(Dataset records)
'''

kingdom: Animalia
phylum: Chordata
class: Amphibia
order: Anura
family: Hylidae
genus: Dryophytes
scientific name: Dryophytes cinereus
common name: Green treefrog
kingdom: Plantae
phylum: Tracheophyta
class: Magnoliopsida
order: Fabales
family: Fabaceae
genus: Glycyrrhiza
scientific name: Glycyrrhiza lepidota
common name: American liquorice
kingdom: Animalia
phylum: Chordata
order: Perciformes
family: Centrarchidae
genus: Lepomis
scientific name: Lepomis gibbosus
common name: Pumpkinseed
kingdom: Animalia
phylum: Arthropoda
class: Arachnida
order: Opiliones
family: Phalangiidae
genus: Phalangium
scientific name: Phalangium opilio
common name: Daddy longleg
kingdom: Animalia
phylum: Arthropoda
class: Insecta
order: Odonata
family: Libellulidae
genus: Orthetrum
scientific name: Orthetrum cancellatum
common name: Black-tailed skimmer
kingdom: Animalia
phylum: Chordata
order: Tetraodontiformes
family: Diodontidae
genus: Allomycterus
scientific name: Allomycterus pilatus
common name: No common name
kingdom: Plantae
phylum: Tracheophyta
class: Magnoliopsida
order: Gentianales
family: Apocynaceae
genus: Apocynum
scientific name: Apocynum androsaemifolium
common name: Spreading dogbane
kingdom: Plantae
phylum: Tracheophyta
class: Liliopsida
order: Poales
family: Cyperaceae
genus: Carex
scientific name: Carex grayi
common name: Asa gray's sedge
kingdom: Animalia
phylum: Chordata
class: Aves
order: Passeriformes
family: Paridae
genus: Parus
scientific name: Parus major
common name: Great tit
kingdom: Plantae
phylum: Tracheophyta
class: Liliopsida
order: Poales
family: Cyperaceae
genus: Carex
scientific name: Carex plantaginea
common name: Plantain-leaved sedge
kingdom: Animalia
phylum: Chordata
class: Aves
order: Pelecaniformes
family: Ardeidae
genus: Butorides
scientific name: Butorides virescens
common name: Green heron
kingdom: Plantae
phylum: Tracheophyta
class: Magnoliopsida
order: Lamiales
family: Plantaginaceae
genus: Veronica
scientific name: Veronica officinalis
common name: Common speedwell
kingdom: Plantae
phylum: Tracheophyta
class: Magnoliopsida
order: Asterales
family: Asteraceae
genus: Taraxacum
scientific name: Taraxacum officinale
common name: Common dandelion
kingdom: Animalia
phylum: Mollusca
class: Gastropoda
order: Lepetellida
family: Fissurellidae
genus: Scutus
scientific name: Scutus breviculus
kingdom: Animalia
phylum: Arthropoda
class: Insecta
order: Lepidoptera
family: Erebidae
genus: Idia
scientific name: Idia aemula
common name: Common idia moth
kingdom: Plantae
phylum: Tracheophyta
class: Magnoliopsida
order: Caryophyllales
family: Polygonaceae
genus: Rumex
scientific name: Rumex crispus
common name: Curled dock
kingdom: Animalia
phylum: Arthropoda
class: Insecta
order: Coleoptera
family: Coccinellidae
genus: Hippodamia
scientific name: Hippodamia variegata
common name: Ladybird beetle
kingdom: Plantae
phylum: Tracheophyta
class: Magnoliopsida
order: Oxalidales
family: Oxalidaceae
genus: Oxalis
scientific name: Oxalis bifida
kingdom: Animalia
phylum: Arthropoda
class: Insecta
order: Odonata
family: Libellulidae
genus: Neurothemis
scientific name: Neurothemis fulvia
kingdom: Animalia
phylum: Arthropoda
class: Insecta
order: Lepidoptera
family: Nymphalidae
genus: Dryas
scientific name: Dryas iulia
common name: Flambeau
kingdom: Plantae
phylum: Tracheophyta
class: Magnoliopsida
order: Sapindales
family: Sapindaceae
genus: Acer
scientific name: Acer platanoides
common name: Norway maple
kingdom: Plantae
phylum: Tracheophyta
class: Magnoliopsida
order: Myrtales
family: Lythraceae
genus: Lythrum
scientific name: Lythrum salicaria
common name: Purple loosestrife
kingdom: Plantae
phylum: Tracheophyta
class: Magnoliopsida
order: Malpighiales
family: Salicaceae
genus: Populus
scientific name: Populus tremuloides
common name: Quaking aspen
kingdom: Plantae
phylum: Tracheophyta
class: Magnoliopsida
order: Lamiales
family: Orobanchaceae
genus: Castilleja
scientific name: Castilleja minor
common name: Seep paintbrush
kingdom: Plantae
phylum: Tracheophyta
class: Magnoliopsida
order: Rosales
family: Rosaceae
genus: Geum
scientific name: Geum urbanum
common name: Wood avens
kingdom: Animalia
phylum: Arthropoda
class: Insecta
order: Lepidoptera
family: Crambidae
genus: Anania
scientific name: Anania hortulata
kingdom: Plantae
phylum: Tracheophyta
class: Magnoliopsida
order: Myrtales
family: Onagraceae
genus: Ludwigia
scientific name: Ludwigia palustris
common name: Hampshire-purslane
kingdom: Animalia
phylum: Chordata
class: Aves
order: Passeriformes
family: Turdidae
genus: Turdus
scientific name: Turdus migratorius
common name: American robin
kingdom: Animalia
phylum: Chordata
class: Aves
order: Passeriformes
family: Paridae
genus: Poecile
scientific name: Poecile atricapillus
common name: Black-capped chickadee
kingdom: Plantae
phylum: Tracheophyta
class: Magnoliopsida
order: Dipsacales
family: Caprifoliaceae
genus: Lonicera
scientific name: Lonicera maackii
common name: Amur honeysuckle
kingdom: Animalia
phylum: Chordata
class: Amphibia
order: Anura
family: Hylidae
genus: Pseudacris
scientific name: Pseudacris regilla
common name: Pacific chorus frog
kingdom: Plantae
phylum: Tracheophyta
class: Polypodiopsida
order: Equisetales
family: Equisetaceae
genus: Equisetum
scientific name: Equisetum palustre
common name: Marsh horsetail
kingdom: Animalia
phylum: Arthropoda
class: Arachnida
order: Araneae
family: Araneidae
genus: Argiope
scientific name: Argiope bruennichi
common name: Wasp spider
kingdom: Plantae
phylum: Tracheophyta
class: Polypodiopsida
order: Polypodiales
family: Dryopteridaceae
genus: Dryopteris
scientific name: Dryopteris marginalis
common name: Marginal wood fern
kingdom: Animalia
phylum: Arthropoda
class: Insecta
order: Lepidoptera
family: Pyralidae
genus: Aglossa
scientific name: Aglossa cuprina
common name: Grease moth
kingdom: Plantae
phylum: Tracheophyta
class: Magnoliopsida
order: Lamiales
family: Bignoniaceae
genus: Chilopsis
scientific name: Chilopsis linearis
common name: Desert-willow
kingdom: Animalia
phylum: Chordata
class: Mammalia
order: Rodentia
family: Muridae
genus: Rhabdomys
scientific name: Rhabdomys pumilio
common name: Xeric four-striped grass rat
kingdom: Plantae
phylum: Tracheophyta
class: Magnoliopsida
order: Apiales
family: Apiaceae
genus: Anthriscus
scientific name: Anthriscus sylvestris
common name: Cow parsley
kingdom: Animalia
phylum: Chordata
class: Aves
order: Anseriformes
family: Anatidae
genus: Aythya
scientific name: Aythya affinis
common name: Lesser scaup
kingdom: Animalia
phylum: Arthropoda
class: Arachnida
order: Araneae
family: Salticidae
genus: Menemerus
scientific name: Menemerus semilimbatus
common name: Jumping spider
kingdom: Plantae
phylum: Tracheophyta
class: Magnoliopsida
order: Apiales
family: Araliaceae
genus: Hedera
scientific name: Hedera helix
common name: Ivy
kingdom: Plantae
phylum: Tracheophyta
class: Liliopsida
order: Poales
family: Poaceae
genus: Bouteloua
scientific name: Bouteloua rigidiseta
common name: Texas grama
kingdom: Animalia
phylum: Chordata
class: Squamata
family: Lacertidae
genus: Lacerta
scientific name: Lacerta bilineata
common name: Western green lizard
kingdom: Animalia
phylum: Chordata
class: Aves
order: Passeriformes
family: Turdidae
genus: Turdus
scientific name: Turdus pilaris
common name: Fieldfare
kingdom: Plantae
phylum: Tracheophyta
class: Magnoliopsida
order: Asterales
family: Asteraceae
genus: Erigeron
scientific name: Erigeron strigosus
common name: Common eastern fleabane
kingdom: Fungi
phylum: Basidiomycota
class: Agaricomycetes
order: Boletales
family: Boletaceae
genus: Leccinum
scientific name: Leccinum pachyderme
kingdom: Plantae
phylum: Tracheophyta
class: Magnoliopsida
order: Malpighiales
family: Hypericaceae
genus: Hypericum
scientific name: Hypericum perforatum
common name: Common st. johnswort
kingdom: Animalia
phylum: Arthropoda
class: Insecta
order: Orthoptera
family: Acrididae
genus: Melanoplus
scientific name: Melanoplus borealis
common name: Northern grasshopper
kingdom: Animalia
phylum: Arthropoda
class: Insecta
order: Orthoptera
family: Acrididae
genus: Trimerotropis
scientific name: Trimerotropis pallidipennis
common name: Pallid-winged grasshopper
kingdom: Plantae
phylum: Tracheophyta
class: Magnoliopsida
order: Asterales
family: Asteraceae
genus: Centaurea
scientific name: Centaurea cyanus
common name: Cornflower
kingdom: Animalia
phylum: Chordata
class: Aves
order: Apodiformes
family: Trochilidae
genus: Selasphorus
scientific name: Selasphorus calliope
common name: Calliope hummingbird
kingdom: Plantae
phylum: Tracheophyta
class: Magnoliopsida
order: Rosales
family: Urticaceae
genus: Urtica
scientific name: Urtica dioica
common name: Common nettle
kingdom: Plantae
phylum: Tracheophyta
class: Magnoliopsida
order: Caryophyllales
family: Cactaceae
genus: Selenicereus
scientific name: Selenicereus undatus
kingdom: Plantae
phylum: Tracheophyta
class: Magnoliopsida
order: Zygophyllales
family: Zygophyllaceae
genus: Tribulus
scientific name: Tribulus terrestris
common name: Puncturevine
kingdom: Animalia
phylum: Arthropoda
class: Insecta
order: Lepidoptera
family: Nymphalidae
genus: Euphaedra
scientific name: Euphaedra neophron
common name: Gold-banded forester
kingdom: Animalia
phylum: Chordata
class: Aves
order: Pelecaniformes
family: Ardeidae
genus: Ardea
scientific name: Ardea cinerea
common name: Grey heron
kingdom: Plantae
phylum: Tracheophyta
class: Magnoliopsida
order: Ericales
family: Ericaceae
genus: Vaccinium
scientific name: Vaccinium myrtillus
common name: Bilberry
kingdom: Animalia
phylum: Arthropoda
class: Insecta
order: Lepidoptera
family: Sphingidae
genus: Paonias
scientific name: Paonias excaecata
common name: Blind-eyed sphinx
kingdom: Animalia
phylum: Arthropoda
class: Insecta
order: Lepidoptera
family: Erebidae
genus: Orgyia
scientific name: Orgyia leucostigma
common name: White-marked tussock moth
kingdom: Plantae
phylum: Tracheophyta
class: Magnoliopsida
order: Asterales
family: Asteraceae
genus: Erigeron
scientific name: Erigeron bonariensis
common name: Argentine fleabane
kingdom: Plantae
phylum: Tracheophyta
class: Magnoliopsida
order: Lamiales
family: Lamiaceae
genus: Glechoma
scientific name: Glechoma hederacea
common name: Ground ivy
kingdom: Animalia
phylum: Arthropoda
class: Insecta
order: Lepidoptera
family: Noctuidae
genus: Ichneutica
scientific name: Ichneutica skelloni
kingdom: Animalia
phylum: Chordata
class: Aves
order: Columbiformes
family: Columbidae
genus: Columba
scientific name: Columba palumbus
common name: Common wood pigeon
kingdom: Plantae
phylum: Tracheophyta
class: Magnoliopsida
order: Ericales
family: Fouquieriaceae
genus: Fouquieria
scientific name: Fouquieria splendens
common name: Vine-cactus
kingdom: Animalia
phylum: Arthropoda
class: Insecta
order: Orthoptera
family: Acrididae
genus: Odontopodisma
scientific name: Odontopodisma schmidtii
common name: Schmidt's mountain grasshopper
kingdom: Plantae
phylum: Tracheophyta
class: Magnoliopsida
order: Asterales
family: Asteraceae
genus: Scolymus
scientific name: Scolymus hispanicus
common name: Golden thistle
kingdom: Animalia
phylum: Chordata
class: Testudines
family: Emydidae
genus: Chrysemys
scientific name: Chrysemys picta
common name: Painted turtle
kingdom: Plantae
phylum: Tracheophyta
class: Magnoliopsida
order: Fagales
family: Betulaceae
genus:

'''

§ **Required work**:
Please write out the rows from the line with "genus: Populus" to the line with "common name: Hampshire-purslane" again, switching each "scientific name" to "binomial" and changing nothing else.

§ **Solved exercise**:
genus: Populus
binomial: Populus tremuloides
common name: Quaking aspen
kingdom: Plantae
phylum: Tracheophyta
class: Magnoliopsida
order: Lamiales
family: Orobanchaceae
genus: Castilleja
binomial: Castilleja minor
common name: Seep paintbrush
kingdom: Plantae
phylum: Tracheophyta
class: Magnoliopsida
order: Rosales
family: Rosaceae
genus: Geum
binomial: Geum urbanum
common name: Wood avens
kingdom: Animalia
phylum: Arthropoda
class: Insecta
order: Lepidoptera
family: Crambidae
genus: Anania
binomial: Anania hortulata
kingdom: Plantae
phylum: Tracheophyta
class: Magnoliopsida
order: Myrtales
family: Onagraceae
genus: Ludwigia
binomial: Ludwigia palustris
common name: Hampshire-purslane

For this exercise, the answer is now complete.